The setting of the case has also sharpened attention around it. Lawrence is part of Nassau County’s Five Towns area on Long Island, a dense suburban region where violent attacks involving a crossbow are unusual enough to stand out immediately. Police described the weapon as a crossbow firing a hunting arrow, not a firearm, but prosecutors treated the attack as a deliberate attempt to kill. The woman’s injuries were serious enough to require hospital treatment, though authorities said she was in stable condition. That condition became an important dividing line in the case: prosecutors argued the result could easily have been a murder charge had the arrow struck a few inches differently. The allegations also suggest planning and surveillance. Investigators said Sedhom waited in a parked car for his sister to return home, watched her enter the garage area and attacked at the moment she was focused on closing the garage door. That sequence, if proved, would support the stalking charge alongside the attempted murder count and would give prosecutors a clearer argument that the attack was targeted and premeditated rather than the result of a brief fight inside the home.

Sedhom was arraigned Sunday in Nassau District Court and entered not guilty pleas to attempted murder, assault, criminal possession of a weapon, tampering with physical evidence and stalking. Local court coverage identified the attempted murder count as second-degree attempted murder, with the assault and stalking charges filed at the felony level as well. A judge ordered that he be held without bail in the Nassau County Jail and issued a full stay-away order protecting his sister. Patch reported that court documents listed the Legal Aid Society of Nassau County as his representation at that stage. The first follow-up court appearance was set for Wednesday, Feb. 18. Prosecutors have not announced any superseding charges, and no public filing cited in local coverage indicates a plea negotiation or dismissal. What comes next is likely to center on evidence collection and court review: statements attributed to Sedhom, physical evidence recovered from the house, the arrow embedded in the garage wall and any digital material on the seized laptop. It is also not clear from the reports now public whether surveillance video, neighborhood cameras or forensic testing will play a major role as the case moves forward.

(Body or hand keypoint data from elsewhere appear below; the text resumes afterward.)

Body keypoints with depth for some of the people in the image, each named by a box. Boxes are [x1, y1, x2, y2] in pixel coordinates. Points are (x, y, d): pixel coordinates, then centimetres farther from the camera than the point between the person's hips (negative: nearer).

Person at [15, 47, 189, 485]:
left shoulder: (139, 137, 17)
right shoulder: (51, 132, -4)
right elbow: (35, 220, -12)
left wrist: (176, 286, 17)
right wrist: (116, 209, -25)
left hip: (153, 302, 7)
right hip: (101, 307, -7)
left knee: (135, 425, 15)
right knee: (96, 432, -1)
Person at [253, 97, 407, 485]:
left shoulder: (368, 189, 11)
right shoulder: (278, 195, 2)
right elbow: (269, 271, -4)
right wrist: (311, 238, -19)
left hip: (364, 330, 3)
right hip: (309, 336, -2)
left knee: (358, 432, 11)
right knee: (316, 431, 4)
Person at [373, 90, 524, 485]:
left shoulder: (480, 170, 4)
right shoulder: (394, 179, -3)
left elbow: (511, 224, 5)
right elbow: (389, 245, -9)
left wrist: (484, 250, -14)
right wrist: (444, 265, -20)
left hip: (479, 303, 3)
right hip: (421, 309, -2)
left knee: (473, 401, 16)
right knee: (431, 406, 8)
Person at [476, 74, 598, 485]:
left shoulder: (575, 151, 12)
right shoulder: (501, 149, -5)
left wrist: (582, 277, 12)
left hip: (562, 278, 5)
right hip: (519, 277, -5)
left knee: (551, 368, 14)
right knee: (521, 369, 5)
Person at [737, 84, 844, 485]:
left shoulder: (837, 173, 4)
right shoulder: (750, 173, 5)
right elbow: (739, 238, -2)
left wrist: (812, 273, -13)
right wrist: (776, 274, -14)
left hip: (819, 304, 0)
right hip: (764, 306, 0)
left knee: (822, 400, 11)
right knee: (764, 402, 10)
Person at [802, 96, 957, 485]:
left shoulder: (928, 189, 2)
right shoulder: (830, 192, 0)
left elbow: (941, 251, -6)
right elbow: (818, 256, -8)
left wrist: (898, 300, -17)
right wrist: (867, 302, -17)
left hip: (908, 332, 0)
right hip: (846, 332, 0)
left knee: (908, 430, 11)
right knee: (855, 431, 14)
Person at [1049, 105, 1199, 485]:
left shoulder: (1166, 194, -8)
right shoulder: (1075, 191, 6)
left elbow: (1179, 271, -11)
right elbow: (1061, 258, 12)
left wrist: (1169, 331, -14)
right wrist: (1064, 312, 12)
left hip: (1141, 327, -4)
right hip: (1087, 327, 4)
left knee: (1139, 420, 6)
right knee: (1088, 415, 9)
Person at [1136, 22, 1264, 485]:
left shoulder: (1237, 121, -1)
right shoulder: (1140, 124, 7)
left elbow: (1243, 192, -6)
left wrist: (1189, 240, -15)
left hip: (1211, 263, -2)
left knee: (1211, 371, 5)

In the neighborhood, the attack left residents with an ordinary suburban scene suddenly tied to a grim criminal case. The house, the garage and the parked vehicle described by investigators became central pieces of a story that prosecutors say began weeks earlier, around Christmas, and ended in seconds when the arrow struck. The details gave the case an unsettling mix of domestic familiarity and calculated violence: a woman returning from the gym, a garage code being entered, a brother allegedly lying in wait and an arrow ending up in a wall after grazing her face. Officials have released few direct comments from the victim, and police have not named her publicly. That has left the public record shaped mostly by court allegations, police statements and short comments from neighbors and prosecutors. Even so, the facts already described in open court suggest why the case drew outsized attention. It was not only the unusual weapon, but also the claim that the defendant had chosen his target in advance and waited for the right moment. For Nassau County residents, the next stages will test how much of that account prosecutors can prove with physical evidence and sworn testimony.

For now, the defendant remains jailed, the victim is alive and under court protection, and the case is moving through Nassau County court. The next major milestone is the scheduled court appearance on Feb. 18, when prosecutors and defense lawyers are expected to address the charges and the status of the evidence.